**WORK TASK:**
All that is needed is every line of the listing below that has "than".

**DATA FOR REVIEW:**
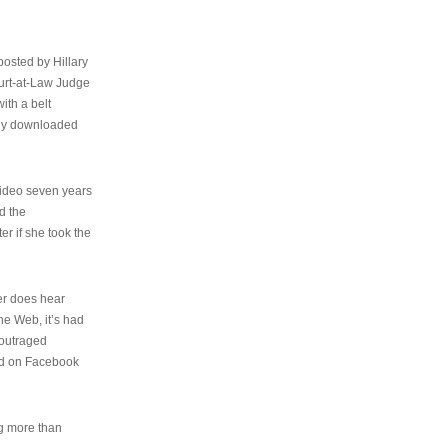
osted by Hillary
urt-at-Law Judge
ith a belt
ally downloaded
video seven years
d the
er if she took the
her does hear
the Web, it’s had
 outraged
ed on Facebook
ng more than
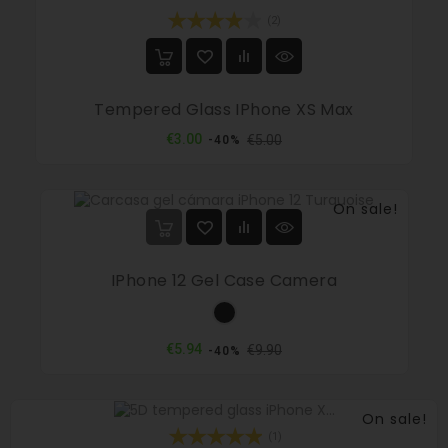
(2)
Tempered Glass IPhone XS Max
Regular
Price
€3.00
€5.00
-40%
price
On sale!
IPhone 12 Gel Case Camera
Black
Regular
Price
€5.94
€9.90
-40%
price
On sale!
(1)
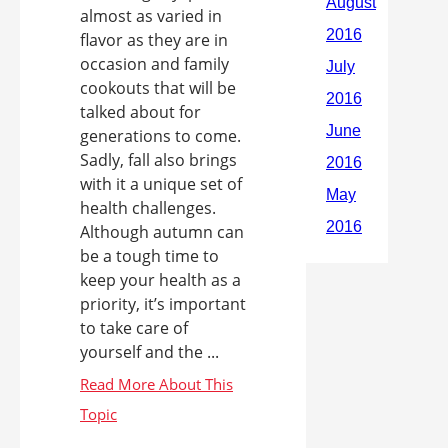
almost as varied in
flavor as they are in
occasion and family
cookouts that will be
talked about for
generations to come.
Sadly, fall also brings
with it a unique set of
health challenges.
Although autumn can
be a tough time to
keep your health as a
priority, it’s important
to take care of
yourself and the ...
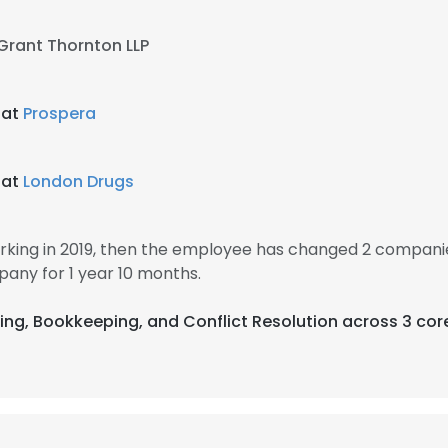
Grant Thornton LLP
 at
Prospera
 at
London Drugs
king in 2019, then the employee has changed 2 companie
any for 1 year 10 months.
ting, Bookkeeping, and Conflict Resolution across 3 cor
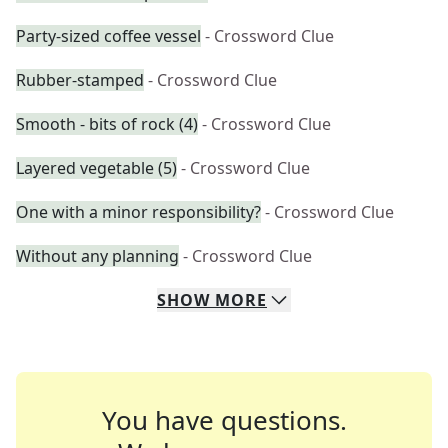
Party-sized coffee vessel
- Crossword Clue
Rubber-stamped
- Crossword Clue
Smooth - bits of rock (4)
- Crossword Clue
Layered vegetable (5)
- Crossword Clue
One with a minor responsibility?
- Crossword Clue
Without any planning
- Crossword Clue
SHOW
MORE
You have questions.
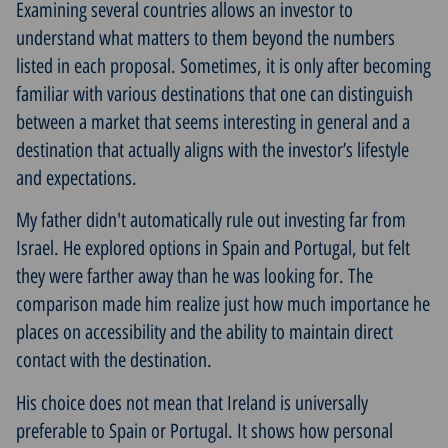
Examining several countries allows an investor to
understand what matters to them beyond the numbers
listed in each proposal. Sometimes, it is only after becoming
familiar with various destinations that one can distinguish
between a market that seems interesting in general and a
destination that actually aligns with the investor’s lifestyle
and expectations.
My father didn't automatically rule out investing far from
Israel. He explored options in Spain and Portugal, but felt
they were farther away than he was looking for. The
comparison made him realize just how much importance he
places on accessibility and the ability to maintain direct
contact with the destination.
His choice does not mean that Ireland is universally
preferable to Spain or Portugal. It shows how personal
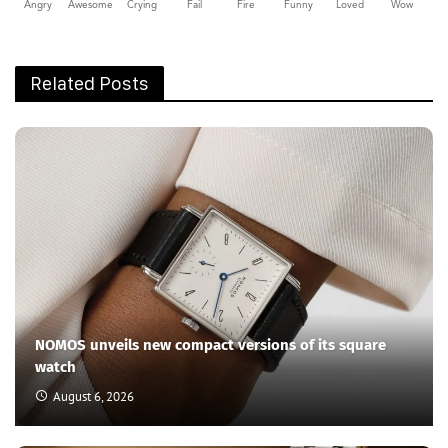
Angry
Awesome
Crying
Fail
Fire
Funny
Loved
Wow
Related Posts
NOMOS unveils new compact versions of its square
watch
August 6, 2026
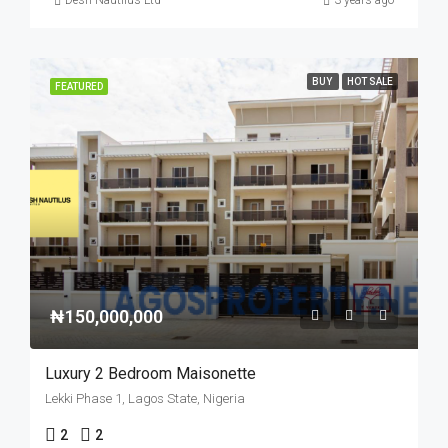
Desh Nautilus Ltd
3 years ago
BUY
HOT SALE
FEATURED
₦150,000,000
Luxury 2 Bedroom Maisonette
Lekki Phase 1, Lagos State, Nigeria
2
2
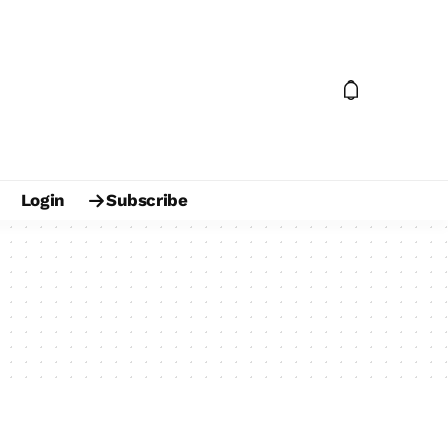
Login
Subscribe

...

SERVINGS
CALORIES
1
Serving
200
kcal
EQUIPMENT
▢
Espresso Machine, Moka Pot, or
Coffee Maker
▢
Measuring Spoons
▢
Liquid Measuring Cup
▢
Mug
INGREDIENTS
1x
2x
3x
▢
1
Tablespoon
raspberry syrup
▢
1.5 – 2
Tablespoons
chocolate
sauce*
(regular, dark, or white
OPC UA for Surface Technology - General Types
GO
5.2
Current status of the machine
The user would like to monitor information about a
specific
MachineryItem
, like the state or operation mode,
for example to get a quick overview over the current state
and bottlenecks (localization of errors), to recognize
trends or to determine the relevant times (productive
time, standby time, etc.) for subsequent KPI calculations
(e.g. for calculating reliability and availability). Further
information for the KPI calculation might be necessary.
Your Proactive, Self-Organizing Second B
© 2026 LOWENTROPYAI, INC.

**OUTPUT BELOW:**
ng more than
they were farther away than he was looking for. The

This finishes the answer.